Poetischer Sommer mit Frühnachrichten

In einer kleinen Kapelle im Montafon fand Birgitt Morrien jüngst eine Hymne an das Leben, ausgeführt als Anrufung einer berühmten deutschen Schriftstellerin.

 

Gertrud von le Fort
 

Die Stimme der Frühe

Ich habe noch Blumen aus der Wildnis im Arme,
ich habe noch Tau in meinen Haaren
aus Tälern der Menschenfrühe.

Ich habe noch Gebete, denen die Flur lauscht,
ich weiß noch, wie man die Gewitter
fromm macht und das Wasser segnet.

Ich trage noch im Schoße die Geheimnisse
der Wüste, ich trage noch auf meinem Haupt
das edle Gespinst grauer Denker.

Denn ich bin Mutter aller Kinder dieser Erde:
was schmähest du mich, Welt, daß ich
groß sein darf wie mein himmlischer Vater?
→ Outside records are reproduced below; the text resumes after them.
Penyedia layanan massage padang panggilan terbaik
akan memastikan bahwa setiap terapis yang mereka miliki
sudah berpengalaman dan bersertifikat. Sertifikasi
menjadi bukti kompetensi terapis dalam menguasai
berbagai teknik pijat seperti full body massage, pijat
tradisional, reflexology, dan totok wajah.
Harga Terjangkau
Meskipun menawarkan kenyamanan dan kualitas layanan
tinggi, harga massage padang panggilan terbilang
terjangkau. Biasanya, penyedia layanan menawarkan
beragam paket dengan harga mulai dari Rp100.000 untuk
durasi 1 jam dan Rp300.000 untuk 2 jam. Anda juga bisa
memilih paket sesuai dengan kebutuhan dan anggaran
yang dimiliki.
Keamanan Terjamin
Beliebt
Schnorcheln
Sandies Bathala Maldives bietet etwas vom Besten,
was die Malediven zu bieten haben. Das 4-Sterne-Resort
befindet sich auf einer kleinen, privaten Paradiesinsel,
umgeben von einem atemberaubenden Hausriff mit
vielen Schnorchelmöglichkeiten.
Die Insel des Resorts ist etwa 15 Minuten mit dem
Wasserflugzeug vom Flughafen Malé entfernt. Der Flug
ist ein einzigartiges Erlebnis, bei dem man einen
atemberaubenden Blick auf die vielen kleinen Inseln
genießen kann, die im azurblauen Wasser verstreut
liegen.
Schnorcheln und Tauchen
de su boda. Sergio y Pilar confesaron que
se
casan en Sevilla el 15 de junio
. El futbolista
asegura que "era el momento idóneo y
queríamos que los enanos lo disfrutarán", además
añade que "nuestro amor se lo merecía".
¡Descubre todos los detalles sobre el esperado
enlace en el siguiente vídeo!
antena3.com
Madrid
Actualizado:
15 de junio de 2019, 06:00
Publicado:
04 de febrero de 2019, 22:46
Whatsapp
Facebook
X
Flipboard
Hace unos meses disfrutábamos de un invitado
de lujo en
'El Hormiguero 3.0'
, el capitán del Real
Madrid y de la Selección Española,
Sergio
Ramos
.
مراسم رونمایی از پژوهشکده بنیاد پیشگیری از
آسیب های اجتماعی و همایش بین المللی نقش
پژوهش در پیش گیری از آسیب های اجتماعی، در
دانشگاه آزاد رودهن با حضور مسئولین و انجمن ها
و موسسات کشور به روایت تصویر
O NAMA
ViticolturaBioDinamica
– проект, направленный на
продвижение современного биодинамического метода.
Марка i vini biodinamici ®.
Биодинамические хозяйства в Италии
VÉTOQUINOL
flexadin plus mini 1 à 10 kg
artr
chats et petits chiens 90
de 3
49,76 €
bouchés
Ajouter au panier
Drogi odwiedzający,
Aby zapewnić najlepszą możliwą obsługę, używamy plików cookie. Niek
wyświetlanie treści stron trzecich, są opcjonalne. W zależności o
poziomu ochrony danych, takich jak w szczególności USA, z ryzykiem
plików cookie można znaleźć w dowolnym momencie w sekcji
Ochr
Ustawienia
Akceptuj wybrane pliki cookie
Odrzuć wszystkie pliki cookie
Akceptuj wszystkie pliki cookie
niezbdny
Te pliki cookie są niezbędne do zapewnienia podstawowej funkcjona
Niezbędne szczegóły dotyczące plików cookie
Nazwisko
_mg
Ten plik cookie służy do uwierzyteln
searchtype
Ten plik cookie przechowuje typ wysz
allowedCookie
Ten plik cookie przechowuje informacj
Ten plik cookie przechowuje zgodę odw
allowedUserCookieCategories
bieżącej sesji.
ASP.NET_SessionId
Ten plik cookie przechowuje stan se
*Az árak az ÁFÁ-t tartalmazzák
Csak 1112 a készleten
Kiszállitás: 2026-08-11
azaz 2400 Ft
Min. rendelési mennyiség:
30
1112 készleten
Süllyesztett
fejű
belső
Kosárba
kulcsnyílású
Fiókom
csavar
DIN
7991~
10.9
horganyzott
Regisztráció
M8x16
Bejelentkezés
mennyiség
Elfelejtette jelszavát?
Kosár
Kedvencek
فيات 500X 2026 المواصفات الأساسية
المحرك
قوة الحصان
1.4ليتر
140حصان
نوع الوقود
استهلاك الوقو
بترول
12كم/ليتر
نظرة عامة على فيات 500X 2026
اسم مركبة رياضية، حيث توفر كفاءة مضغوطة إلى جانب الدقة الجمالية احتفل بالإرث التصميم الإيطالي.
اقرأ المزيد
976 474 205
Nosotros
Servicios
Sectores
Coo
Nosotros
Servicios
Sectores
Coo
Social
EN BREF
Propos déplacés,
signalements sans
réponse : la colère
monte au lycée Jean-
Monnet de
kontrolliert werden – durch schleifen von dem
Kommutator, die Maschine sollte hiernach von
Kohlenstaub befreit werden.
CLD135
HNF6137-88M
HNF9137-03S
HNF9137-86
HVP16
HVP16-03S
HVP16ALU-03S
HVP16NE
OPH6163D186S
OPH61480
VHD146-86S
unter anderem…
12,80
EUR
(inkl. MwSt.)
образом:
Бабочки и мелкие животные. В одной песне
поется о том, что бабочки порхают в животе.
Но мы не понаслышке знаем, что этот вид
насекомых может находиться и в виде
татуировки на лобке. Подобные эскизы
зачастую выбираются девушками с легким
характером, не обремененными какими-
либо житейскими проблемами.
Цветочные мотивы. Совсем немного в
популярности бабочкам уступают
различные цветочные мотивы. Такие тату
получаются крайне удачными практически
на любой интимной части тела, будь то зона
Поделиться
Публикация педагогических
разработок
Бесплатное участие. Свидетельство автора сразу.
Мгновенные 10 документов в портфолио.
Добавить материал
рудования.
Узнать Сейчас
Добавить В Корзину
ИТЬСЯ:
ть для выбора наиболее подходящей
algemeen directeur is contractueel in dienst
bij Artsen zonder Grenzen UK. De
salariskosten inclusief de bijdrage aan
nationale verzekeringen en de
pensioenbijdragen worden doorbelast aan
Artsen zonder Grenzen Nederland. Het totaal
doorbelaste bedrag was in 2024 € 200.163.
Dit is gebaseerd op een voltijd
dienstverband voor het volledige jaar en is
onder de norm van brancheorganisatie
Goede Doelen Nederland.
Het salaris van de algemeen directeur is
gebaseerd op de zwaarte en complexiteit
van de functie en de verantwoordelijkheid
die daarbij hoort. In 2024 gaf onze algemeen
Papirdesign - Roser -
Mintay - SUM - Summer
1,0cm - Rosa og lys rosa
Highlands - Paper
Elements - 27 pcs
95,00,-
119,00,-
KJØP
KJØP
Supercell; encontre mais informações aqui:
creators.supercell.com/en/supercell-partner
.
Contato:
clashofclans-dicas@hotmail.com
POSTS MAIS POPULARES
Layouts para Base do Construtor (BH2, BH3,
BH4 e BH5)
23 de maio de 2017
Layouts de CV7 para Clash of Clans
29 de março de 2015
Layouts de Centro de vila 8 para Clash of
Siehe, in mir knien Völker, die lange dahin
sind, und aus meiner Seele leuchten noch
dem  Ew’gen viele Heiden!

Ich war heimlich in den Tempeln ihrer Götter,
ich war dunkel in den Sprüchen
all‘ ihrer Weisen.

Ich war auf den Türmen ihrer Sternsucher,
ich war bei den einsamen Frauen,
auf die der Geist fiel.

Ich war die Sehnsucht aller Zeiten,
ich war das Licht aller Zeiten, ich bin
die Fülle der Zeiten.

Ich bin ihr großes Zusammen, ich bin ihr
     Ewiges Einig.
Ich bin die Straße aller ihrer Straßen:
auf mir ziehen die Jahrtausende zu Gott.